Amard Lansun believes that a good book can change a person's life. And it's not only because books have opened doors of opportunity for himself _ for the last two years, he has seen how books have changed his community for the better.
During Krabi province's Maolid Nabi Celebration Fair last February, Amard along with members of the book exchange project exhibited the results of two years of work in his community, Nua Khlong district in Krabi province. There people are able to borrow books to read at home from the mosques near their houses.
As the much ballyhooed World Book Capital kicks off in Bangkok this week, the fruit of reading is also taking shape in the southern province, or at least in the Muslim community in Krabi.
"We are very lucky to be a part of this project," said Amard.
In 2010, the Electricity Generating Authority of Thailand offered a budget to support communities located near Krabi's electricity plant in the Nua Khlong community, where the majority of the population is Muslim. With the vision of Makut Onrudee, writer, publisher and recently crowned National Artist, and a team from the Faculty of Social Administration at Thammasat University, the budget has been used to fund a book exchange project.
"A team led by Makut first visited the leaders of the community to introduce the project," Amard recalled. "Back then, there were 32 mosques in the district, however, there are now 34. At the beginning, eight mosques agreed to participate in the project."
Like most people in his community, Amard's first thought about the project was that there would be a library at each mosque where people could borrow books. Then, after becoming involved with the project, he learned that there was a better way to encourage people to read.
"Each mosque usually has a list of its members," he said. "The leader of the each mosque then introduced the project to the villagers and asked them to propose a list of books they wanted to read. By matching books with the readers' needs, we could be more certain the books would be read."
Housewives turned what they read from books into extra incomes.
From law to religion and health to cuisine, the project coordinators had selected book genres based on the locals' preferences. Instead of using a library system, the project runs on trust.
''We rely on a trust system as we don't want to put a burden on a particular person to be responsible for the books. Importantly, these books are in the mosque, they belong to the mosque, so it has a sense of holiness where people should treat them well,'' he said.
''At each mosque, the borrower must sign their name and the code of their chosen book. The codes state the name of the mosque it belongs to, which category and which edition it is.''
What makes the project special, Amard said, is that every four months, the books rotate from one mosque to another. This means a maximum use of the literary resources and a way to multiply potential readers.
''This witty idea came from Makut,'' Amard added, crediting the initiator of the project.
''He said if 1 baht is worth a book, with four people, there are four books. But when we take turns to read, in the end, we invest 1 baht, but we get to read four books.''
The eight mosques in the project are split into two groups. The books will be rotated among each group, before switching to the other. After three years, and with the positive feedback from the project, there are now 16 mosques participating in the project.

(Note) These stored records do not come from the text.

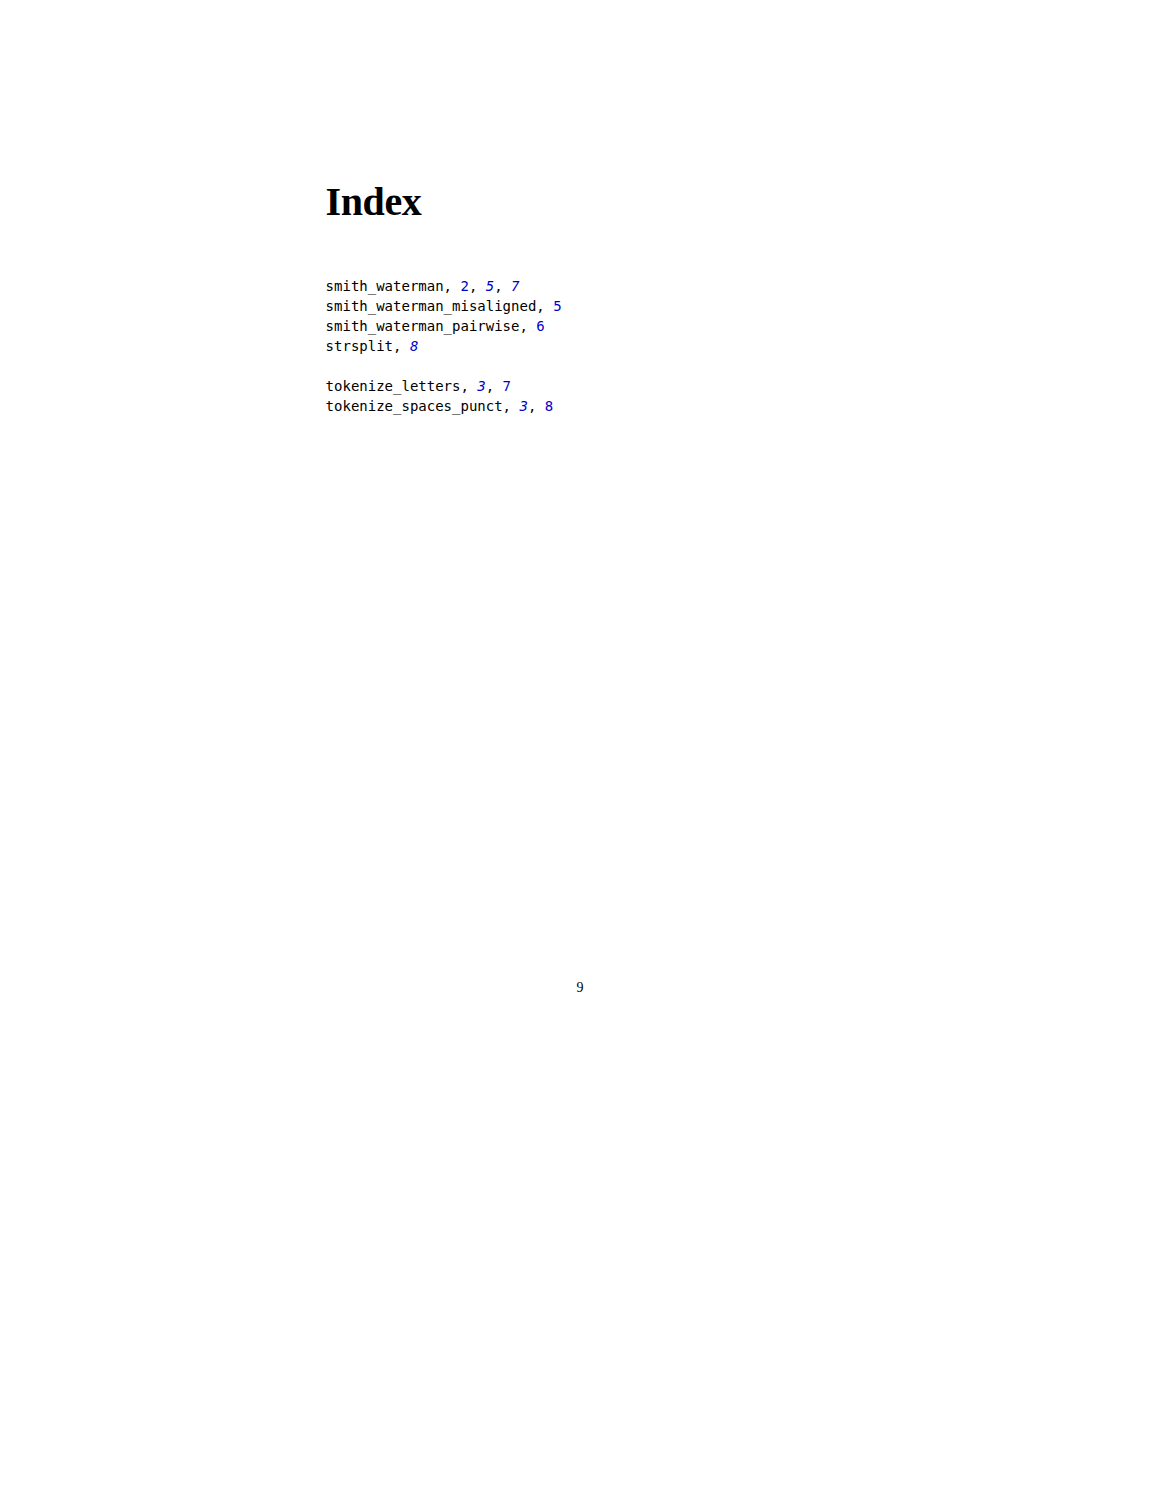Index
smith_waterman, 2, 5, 7
smith_waterman_misaligned, 5
smith_waterman_pairwise, 6
strsplit, 8
tokenize_letters, 3, 7
tokenize_spaces_punct, 3, 8
9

Along the way the project has been adapted to suit the nature of the community in order reach wider readers.
''After a while, we discovered we were still unable to reach female readers,'' he said. While Muslim men frequently visit the mosques, women only go during special days and usually stay home as housewives.
''We decided to distribute books to different locations in the village, such as beauty salons or local grocery stores,'' he said. What grew from the project, besides the number of books that have been read, is how these books have inspired the readers. Joining an exhibition with Amard was a group of housewives who have turned what they read into a part-time job that earns extra income.
Chaba Kraibut is Amard's neighbour from Baan Rai Yai village and a housewife whose hobby is handicrafts _ from tailoring to embroidery. After Amard introduced her to the project, she got the chance to borrow books that suit her interests.
''We have a group of women who usually get together and work part-time by making hijabs or other handicraft items. Some of the books give us ideas to develop our works,'' she said, showing off necklaces made of plastic crystal beads, and bejewelled hijabs.
Suangsuda Chipchareonwong, a volunteer from Kao Kaew mosque, said her community joined the project in the last six months, after hearing the success stories from other villages.
''At first, the leader of my community wasn't sure whether we should get involved. But after learning more about the project, our village then came on board and I signed up to be a volunteer for my mosque,'' she said.
Amard added that in Chaba's case, the group of women got inspired from what they read and decided to contact the Skill Training and Development Centre, where they were offered professional trainers to help them turn their hobby into a business.
The project, reviewed year-by-year, has continued to its third year. As a person in charge, Amard feels that it has taught him lessons and changed his community.
''I am proud of myself to be part of this project,'' said Amard, a 49-year-old rubber farmer.
''The best thing I've learned from being involved in this project is that it creates unity among communities. These books don't just give people information, they lead you to new friends, give families a chance to bond among members and promote a peaceful environment for the community.''
Rubber farmer Amard Lansun uses his time to be head of the book exchange project in his hometown of Nua Klong district, Krabi.